London Borough of Haringey v M (Highbury Corner Magistrates’ Court): Christopher prosecuted an individual accused of benefit fraud. The fraud had been sustained over a period of 18 months and resulted in a loss of over £37,000. The defendant was convicted and committed to the Central Criminal Court for sentence, where a substantial custodial sentence was imposed.

Fenland District Council v H and CL (Peterborough Magistrates’ Court): Christopher prosecuted a company and its director for a string of commercial-scale fly-tipping offences committed over a 12-month period.
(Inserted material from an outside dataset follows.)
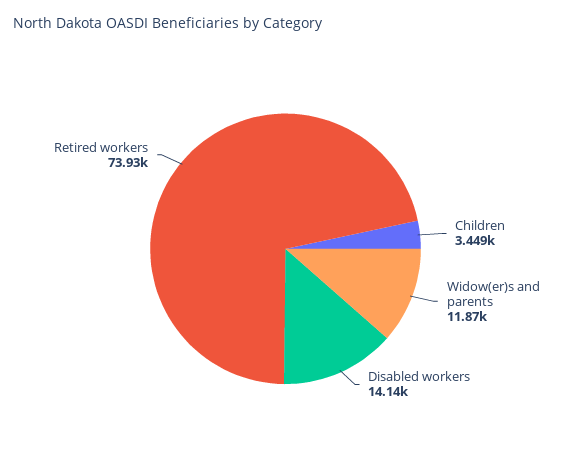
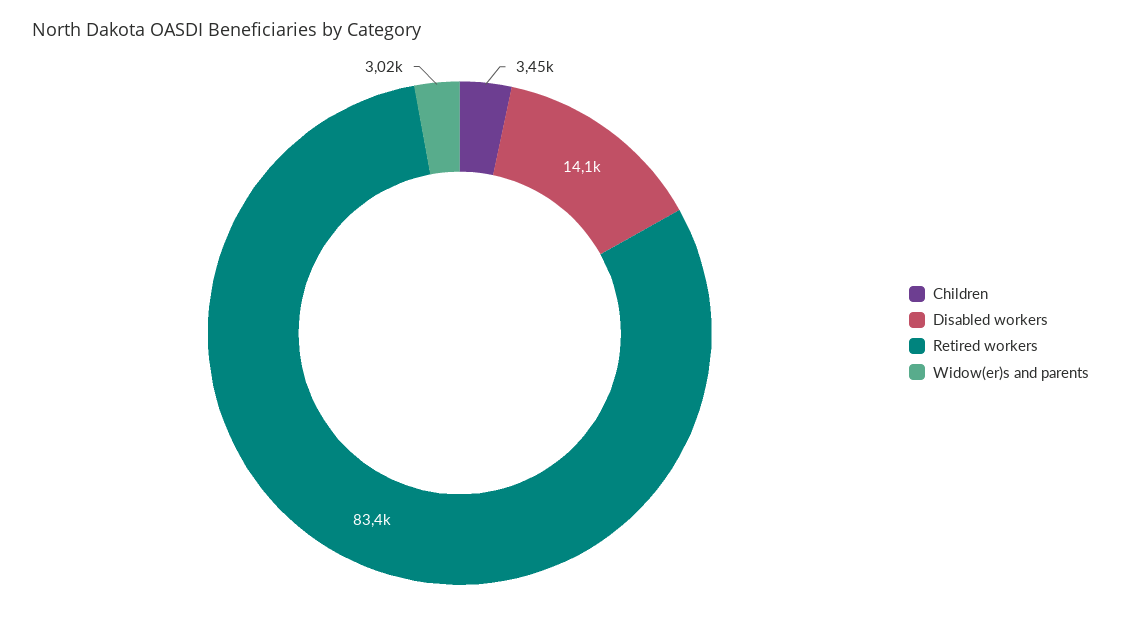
Widow(er)s and parents: 11870 -> 3020
Retired workers: 73930 -> 83400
Both defendants were convicted after trial, and the defendants were ordered to pay over £24,000 in fines, compensation and costs.

Royal Mail v A (Kingston Crown Court): Christopher prosecuted a defendant who had stolen nearly £50,000’s-worth of packages during the course of his employment as a postman.

Appointments and Memberships
  • CPS Advocates’ Panel: Grade 2
  • Government Legal Department’s ‘Junior Junior’ Scheme
  • Young Fraud Lawyers’ Association
  • South-Eastern Circuit
  • Bar Pro Bono Unit
Education / Professional

Education

2016: Bar Professional Training Course, City Law School

2015: BA (Hons) Jurisprudence, Keble College, University of Oxford

Scholarships and Awards

2016: Inner Temple Princess Royal Scholarship

2015: Academic Scholar of Keble College, University of Oxford

2015: University of Oxford 7KBW Mooting Prize for Outstanding Advocacy

Other Interests

Outside of court, Christopher is a keen footballer, having played competitively for 15 years. Christopher also holds a black-belt in jiu-jitsu.